Although you can’t avoid them, you can still optimise (i.e. minimise) their use with good early planning.

To leave time for further acoustic testing to inform the design

Although there is intense R&D currently undertaken by specialist suppliers and manufacturers, the availability of solutions tested on (mass) timber elements is pretty low.

Therefore, it is possible that a specific design solution put forward for a project requires further acoustic tests to ensure it achieves the desired requirements.

Tests can be done:

  • on the site, with a mock-up for example.
  • on other site with similar conditions.
  • in a lab.

Planning the tests and providing the results generally takes time, so it is best to plan the tests early enough. Hence, the need to engage an acoustic consultant during the early stages to tell you what needs more tests.

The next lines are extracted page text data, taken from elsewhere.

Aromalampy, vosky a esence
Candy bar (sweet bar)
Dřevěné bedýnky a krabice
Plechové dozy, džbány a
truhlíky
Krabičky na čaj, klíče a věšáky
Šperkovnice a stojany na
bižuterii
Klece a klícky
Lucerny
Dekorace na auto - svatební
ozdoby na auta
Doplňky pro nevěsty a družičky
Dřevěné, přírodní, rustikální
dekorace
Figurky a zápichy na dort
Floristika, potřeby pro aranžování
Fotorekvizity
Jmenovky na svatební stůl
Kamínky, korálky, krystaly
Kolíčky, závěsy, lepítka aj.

Timber is not the best material to control the sound transmission at low frequencies


If you speak about timber construction to an acoustic consultant (a timber specialist!), one of the first comments you are likely to get is something like:


“the sound insulation of timber constructions is not great at low frequencies (below 100 Hz).“


Even if timber constructions achieve the minimum building regulations in most countries (not in Sweden), you are not guaranteed comfortable acoustic conditions within your building.

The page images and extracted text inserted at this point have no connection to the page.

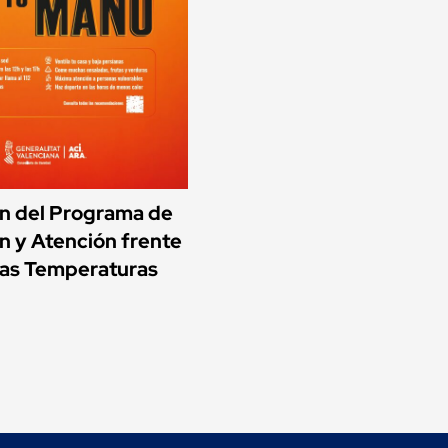
ón del Programa de
n y Atención frente
ltas Temperaturas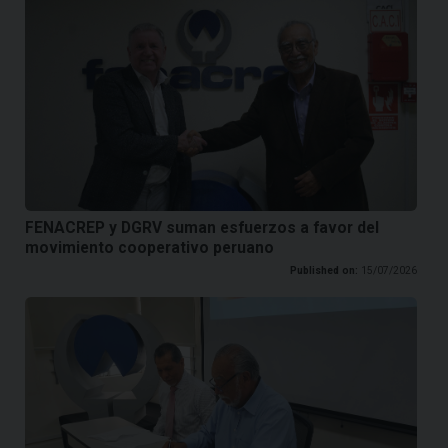
FENACREP y DGRV suman esfuerzos a favor del
movimiento cooperativo peruano
Published on:
15/07/2026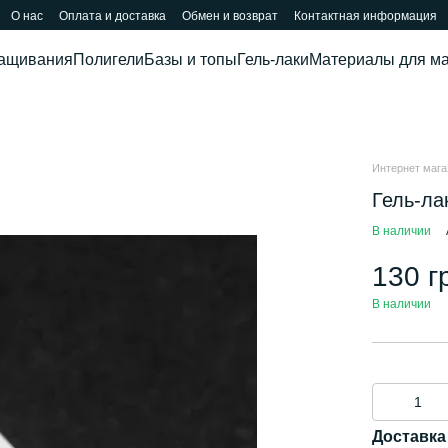
О нас
Оплата и доставка
Обмен и возврат
Контактная информация
ращивания
Полигели
Базы и топы
Гель-лаки
Материалы для м
Интернет магаз
Гель-ла
В наличии
130 г
В наличии
Доставка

This is because most building regulations are based on standards that were originally designed to test masonry constructions and don’t consider frequencies lower than 100Hz.


As an example, the post shows a graph two constructions that achieve very similar performances when measured and calculated in line with building regs methodologies, but have very different performances at low frequencies (i.e. below 100 Hz).


What about making the timber slabs visible?

It’s well known now, biophilic interior design and environments make us calmer and more relaxed. And making the (mass) timber structure visible is biophilic design.


However, the acoustic designer might tell you that exposing the mass timber structure, especially the underside of the slabs, is likely to cost you more than if you suspend a ceiling.


It seems very counter intuitive. How can omitting a material cost more?


In summary suspended ceilings have a few acoustic design functions, that without a ceiling, would need to be considered with separate and different design solutions.


These functions are primarily meant to control the following aspects:


  • The airborne and impact sound insulation performance of the floor constructions.
  • The transmission of sound above the partitions.
  • The transmission of sound through the penetrations created for the building services.
  • The transmission of sound through the building structure.
  • The sound reverberation inside the spaces.
  • The noise produced by the

Some materials to think about to control the airborne and impact sound insulation performance of (mass) timber constructions are:


  • Concrete screeds. Although very unsustainable, adding concrete to a mass timber slab is a good way to make the floor construction denser and stiffer. This contributes to increasing its the sound insulation performance.
  • Dry screeds like plasterboard, cementitious boards, dense fibre boards.
  • Fine sand or gravel screeds.
  • Dense wool or fibre boards. They provide resilience but also air cavities as they contain a certain amount of trapped air.
  • (Thick) Recycled rubber
  • Polyurethane for the resilient interlayers and the underlays.